Through the use of graduated sanctions, the BPP has reduced the number of offenders returning to prison, particularly on what are considered technical violations. In FY 2012, only 20 percent of parole violation cases resulted in the offender returning to prison, and only 12 percent of those cases were solely for technical reasons. In most cases, parole is continued, although possibly with additional conditions, or the individual is referred for a short period of time to an intermediate sanction facility or substance abuse felony punishment facility.

More than 22,000 preliminary and revocation hearings were held in Fiscal Year 2012.

==Medical cases==
The board also reviews cases of offenders whose medical condition may qualify them for an early parole through Medically Recommended Intensive Supervision (MRIS). If an offender qualifies for release to Medically Recommended Intensive Supervision (MRIS), the MRIS panel bases its decisions on the offender's medical condition and prognosis, and whether the offender constitutes a threat to public safety. Offenders must comply with the terms and conditions of the MRIS program and abide by a Texas Correctional Office for Offenders with Medical or Mental Impairments (TCOOMMI) approved release plan. Offenders remain under the care of a physician and in a medically suitable placement.

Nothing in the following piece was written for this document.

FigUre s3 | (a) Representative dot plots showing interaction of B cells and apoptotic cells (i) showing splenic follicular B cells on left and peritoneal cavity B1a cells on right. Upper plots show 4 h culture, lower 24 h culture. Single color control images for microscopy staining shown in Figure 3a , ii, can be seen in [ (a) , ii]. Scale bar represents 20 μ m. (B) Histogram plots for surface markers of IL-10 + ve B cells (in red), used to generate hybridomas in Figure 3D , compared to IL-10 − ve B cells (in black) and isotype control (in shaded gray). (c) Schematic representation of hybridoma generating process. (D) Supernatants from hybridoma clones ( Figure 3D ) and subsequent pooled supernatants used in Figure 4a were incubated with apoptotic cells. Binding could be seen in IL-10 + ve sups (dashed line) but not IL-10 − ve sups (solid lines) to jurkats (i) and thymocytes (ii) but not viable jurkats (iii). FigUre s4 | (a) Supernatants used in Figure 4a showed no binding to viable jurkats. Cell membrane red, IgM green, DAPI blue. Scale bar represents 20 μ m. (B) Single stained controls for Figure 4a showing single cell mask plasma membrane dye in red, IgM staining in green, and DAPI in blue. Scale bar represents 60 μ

==Clemency recommendations==
Anyone seeking clemency must complete an application, including required documentation and submit it to the board's clemency section.

The Governor of Texas has authority to grant clemency only upon written recommendation of a majority of the members of the BPP; however, the governor is free to reject the recommendation.

Clemency includes but is not limited to:
- Full pardons after conviction,
- Full pardons after successful completion of a term of deferred adjudication community supervision,
- Conditional pardons,
- Pardons based on innocence,
- Commutations of sentence,
- Emergency medical reprieves, and
- Family medical reprieves.

In capital cases, clemency includes a commutation of sentence to a lesser penalty and a reprieve of execution. The governor can unilaterally issue a one-time, 30-day stay of execution in a capital case.

==Annual statistics ==
The board publishes annual data on the number of parole cases, revocation hearings, clemency applications and related activities and the percentages of approvals. The data is available on the board website.